Highlights of findings include (i) IYCF‐specific BCC is usually delivered within the context of other public health messages and programmes; (ii) technical assistance with programme development and implementation are primary activities, and evaluation‐related work is also common; and (iii) formative research and evaluation is universal, but process evaluation is not. With respect to scaling up nutrition: (i) use of mass media and digital technology generally play only a minor role in BCC activities and are not currently an integral part of BCC programming strategies and (ii) only 58% of the participants report activities related to communication with policy makers.
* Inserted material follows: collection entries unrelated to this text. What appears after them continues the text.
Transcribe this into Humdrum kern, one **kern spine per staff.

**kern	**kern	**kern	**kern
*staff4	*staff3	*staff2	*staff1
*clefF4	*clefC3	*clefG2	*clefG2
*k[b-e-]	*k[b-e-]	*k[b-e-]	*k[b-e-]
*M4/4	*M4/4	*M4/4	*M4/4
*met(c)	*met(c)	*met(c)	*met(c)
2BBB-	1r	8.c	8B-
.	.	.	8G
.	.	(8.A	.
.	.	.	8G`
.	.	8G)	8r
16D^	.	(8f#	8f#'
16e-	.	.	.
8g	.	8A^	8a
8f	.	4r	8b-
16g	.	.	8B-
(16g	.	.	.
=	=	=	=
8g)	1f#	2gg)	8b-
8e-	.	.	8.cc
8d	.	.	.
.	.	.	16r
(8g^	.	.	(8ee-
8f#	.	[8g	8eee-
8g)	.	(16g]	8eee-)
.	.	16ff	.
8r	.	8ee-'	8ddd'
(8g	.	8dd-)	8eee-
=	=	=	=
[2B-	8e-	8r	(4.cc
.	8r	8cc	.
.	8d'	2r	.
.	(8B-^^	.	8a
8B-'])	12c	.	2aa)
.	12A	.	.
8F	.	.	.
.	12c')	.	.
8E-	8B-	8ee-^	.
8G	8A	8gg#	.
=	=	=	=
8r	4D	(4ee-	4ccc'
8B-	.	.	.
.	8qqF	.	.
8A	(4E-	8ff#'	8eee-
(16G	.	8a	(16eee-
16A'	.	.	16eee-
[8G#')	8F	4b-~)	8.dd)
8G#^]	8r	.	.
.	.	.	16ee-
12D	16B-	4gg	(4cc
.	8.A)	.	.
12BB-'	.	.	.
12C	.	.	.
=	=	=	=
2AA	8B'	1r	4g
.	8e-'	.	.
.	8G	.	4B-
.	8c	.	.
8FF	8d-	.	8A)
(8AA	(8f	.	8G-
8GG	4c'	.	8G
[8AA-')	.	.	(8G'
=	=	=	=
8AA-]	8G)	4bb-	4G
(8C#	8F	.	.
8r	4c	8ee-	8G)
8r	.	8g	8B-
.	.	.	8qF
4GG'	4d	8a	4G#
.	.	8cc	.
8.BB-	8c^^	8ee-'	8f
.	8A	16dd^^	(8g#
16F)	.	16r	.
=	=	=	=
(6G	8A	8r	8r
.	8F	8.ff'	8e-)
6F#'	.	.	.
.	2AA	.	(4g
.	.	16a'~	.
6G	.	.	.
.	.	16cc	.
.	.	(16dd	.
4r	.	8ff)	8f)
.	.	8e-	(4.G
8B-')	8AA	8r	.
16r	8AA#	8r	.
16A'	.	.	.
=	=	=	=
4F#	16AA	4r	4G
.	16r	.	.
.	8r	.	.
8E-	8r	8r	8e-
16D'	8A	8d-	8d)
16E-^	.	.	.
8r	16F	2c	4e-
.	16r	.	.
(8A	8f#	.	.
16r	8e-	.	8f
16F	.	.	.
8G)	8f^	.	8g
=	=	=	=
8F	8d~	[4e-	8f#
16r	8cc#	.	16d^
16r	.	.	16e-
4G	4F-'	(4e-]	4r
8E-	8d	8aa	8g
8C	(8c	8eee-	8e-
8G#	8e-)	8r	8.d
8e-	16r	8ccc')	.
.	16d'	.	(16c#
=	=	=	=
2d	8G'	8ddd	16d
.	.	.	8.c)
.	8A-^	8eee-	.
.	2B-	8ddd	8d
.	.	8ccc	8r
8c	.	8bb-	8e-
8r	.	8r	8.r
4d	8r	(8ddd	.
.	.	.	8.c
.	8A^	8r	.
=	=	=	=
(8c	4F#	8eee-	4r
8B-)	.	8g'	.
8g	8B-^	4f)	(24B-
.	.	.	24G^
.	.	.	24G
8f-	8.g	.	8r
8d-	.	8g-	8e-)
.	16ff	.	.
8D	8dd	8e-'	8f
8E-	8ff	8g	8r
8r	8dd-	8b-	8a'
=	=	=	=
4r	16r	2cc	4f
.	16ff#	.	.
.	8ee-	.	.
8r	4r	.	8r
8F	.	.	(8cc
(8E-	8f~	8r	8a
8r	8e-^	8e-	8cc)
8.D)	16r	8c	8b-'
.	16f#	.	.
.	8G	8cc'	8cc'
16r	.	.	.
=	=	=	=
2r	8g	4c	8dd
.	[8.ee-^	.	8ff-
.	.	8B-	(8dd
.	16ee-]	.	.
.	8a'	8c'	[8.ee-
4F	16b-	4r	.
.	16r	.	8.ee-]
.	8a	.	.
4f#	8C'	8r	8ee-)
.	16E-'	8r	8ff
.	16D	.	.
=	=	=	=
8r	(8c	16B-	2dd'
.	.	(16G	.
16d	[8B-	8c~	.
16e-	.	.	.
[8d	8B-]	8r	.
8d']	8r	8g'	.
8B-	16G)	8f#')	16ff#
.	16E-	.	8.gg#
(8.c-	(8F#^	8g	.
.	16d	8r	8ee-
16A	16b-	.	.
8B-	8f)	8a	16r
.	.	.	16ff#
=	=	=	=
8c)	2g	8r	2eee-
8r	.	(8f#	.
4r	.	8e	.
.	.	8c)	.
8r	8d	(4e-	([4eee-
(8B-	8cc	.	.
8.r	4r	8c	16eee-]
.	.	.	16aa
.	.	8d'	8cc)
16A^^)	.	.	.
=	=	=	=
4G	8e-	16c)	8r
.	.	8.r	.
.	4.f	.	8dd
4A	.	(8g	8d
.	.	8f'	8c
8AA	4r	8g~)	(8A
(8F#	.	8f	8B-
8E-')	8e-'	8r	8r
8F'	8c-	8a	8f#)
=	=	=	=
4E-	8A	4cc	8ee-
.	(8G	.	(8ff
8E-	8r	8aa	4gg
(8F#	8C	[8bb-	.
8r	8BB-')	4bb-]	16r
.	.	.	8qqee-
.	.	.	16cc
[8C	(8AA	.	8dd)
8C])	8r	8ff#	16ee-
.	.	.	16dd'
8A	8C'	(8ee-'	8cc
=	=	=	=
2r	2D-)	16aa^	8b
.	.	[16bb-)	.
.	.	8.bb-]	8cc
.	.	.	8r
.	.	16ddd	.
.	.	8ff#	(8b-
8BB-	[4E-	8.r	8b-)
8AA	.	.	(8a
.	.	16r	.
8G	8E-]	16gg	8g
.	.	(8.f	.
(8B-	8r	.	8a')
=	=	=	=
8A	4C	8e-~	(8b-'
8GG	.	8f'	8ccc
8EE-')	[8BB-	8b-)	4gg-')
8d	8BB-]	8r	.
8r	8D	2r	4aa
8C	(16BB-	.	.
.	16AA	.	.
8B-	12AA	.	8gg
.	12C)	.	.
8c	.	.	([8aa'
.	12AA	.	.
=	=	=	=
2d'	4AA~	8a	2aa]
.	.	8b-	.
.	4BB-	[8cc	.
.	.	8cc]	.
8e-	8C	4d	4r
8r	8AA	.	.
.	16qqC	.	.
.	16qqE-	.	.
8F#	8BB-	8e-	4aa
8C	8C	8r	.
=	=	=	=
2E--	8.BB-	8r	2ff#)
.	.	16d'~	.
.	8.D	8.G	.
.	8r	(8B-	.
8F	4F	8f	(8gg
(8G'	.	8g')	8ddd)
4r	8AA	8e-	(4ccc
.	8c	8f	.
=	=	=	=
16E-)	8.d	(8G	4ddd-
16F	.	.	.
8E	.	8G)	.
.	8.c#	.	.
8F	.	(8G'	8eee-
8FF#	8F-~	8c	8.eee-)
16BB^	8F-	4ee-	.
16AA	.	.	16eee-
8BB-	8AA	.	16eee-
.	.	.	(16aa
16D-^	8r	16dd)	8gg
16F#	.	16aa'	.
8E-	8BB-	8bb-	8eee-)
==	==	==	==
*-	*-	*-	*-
The individuals who comprise the community of BCC leaders in the area of IYCF are a diverse group from the perspective of academic backgrounds and nationalities. In addition to nutrition, public health, agriculture and adult learning are common disciplinary backgrounds. In our view, this diversity is a source of strength. It facilitates continuing growth and maturation in the field by assuring inputs of different perspectives, theoretical orientations and experiences.